Learning about the Human Genome

The Human Genome Project was a fundamental initiative launched in October 1990 and completed in April 2003, culminating in the complete sequence of the human genome.
- It revealed the human genetic blueprint, enhancing the understanding of human biology and healthcare practices.

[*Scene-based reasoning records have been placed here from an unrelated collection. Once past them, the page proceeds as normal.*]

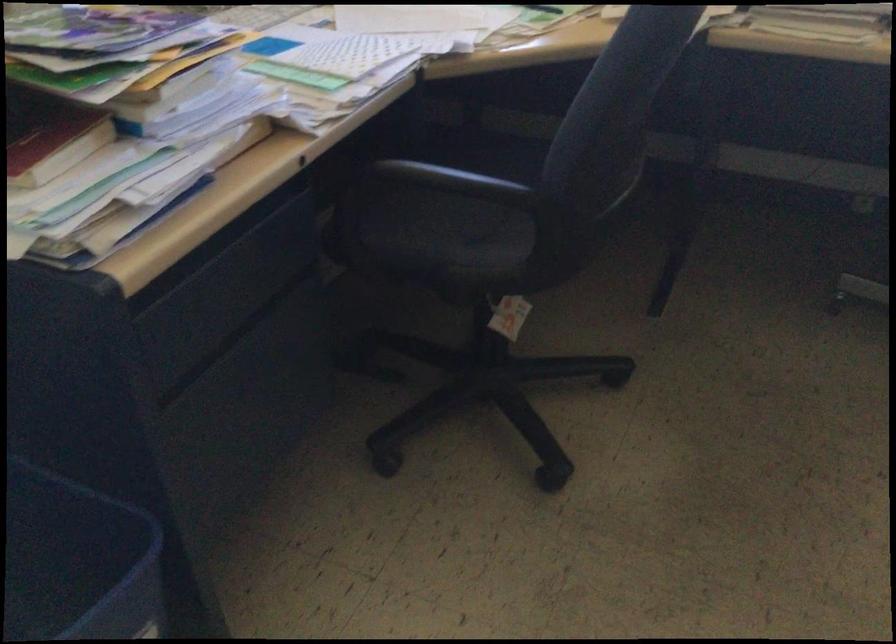
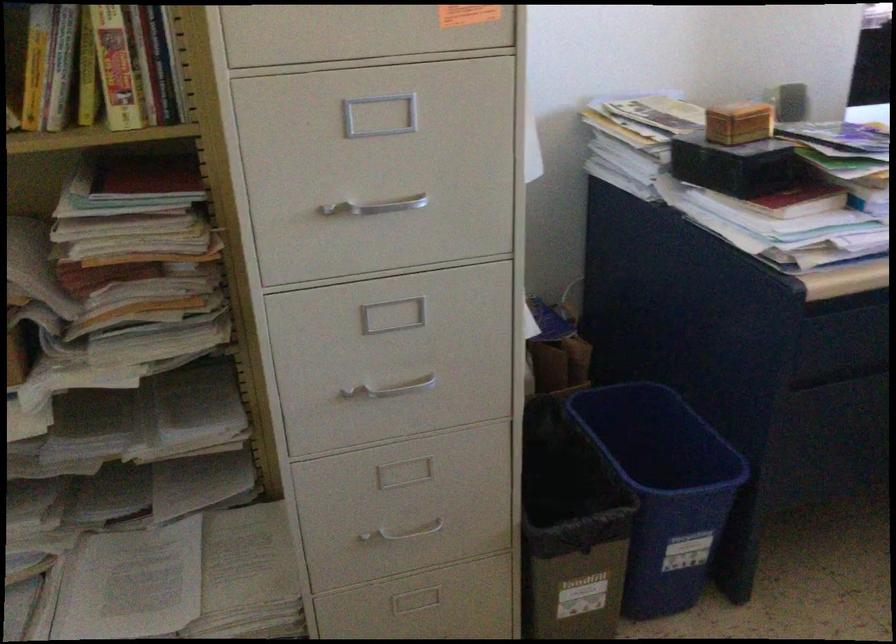
Question: The images are taken continuously from a first-person perspective. In which direction is your viewpoint rotating?

Choices:
 (A) Left
 (B) Right
 (C) Up
 (D) Down

Answer: (A)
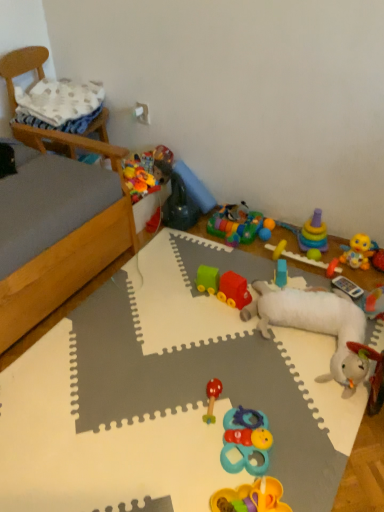
The height and width of the screenshot is (512, 384). Identify the location of vacant area that lies between rubberized plastic train at center, which is counted as the 4th toy, starting from the bottom, and blue rubber teething ring at center, positioned as the first toy in bottom-to-top order. (235, 352).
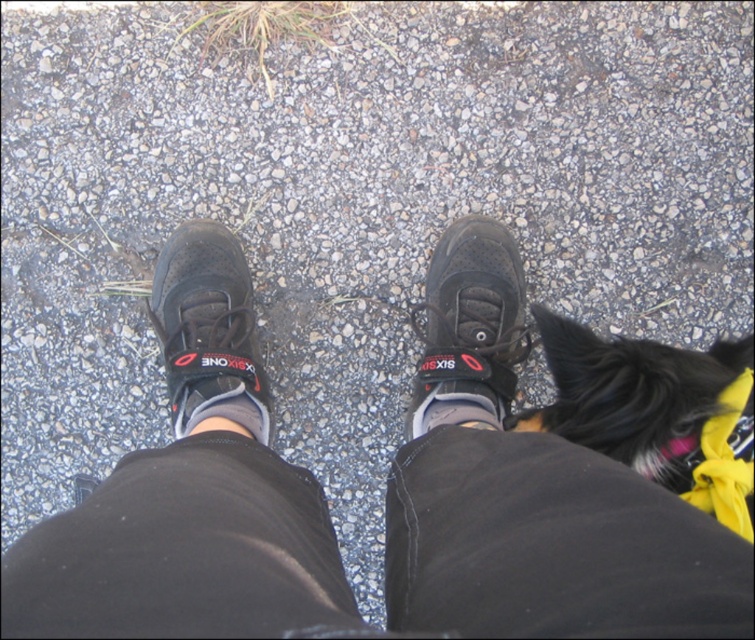
Is point (544, 417) more distant than point (464, 397)?

That is False.

Measure the distance between black fuzzy dog at lower right and white fabric sock at center.

The distance of black fuzzy dog at lower right from white fabric sock at center is 36.65 centimeters.

Image resolution: width=755 pixels, height=640 pixels. What do you see at coordinates (655, 412) in the screenshot?
I see `black fuzzy dog at lower right` at bounding box center [655, 412].

The width and height of the screenshot is (755, 640). I want to click on black fuzzy dog at lower right, so click(655, 412).

Is matte black shoe at center thinner than white fabric sock at center?

No, matte black shoe at center is not thinner than white fabric sock at center.

Can you confirm if matte black shoe at center is shorter than white fabric sock at center?

No, matte black shoe at center is not shorter than white fabric sock at center.

Who is more distant from viewer, (504, 332) or (488, 420)?

The point (504, 332) is more distant.

Where is `matte black shoe at center`? matte black shoe at center is located at coordinates (470, 326).

Can you confirm if matte black shoe at center is wider than matte black sneaker at left?

In fact, matte black shoe at center might be narrower than matte black sneaker at left.

Is point (461, 422) positioned behind point (233, 244)?

No, it is not.

Where is `matte black shoe at center`? The height and width of the screenshot is (640, 755). matte black shoe at center is located at coordinates (470, 326).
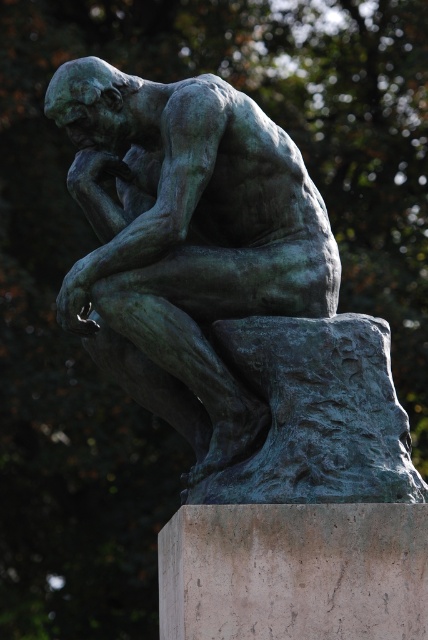
You are an art conservator assessing the stability of the green patina bronze statue at center and the marble pedestal at lower center. Based on their positions, which object is positioned higher relative to the other?

The green patina bronze statue at center is located above the marble pedestal at lower center, so it is positioned higher.

Looking at this image, you are a tour guide explaining the sculpture to visitors. You want to point out the relationship between the green patina bronze statue at center and the marble pedestal at lower center. Which one is positioned behind the other?

The marble pedestal at lower center is positioned behind the green patina bronze statue at center.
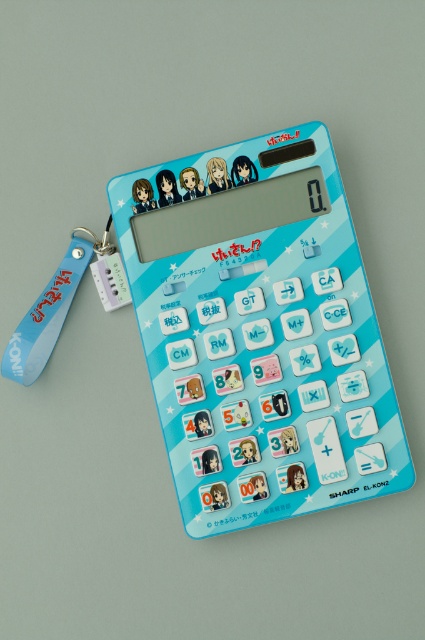
You have a blue plastic calculator at center and a blue rubber lanyard at lower left. Which one is wider?

The blue plastic calculator at center is wider than the blue rubber lanyard at lower left.

You are holding a blue plastic calculator at center and want to attach a blue rubber lanyard at lower left to it. Is the lanyard currently positioned behind the calculator?

The blue plastic calculator at center is in front of the blue rubber lanyard at lower left, so yes, the lanyard is positioned behind the calculator.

Findings from the Human Genome Project

Key findings include:
- Approximately 20,500 protein-coding genes in the human genome.
- 45% of the genome comprises repetitive sequences, predominantly transposons.
- Under 3% encodes exons of genes, averaging ~150 base pairs per exon, with most mRNA containing around 10 exons.
- Introns can range from 1,000 to 100,000 base pairs, significantly larger than exons.
- There are roughly 19,000 pseudogenes present.

Comparative Genomics

Comparative genomics aids in understanding evolutionary relationships by examining the genomes of closely related and distantly related species.
Homologs define closely related genes and can be categorized into:
- Orthologs: Genes in different species derived from a common ancestor.
- Paralogs: Genes within the same genome resulting from gene duplication.

Non-Coding Region Conservation

Non-coding regions between species show less conservation related to fitness but some crucial sequences may be integral for regulatory functions.

Functional Genomics Approach

The field of functional genomics investigates the following:
- The function of specific genes
- Timing and location of gene expression
- Interaction of gene products in biological systems

Reverse Genetics

Reverse genetics starts with identifying a gene, followed by experimentation to:
- Mutate, knockout, or over-express the gene
- Analyze resulting phenotypic changes.

Genome Editing Techniques

Gene Knockout (KO) eliminates gene expression by creating insertion/deletion mutations (InDels) in DNA.
Gene Knockdown (KD) reduces gene expression targeting mRNA directly using methods like RNAi.
Techniques for knocking down or removing a gene include CRISPR-Cas9 and TALEN, both enabling precise genomic alterations.

Summary

Review practical exercises related to gene sequencing and genomics to enhance understanding.
Engage with assignments and quiz material available on educational platforms for better grasp of genomic concepts.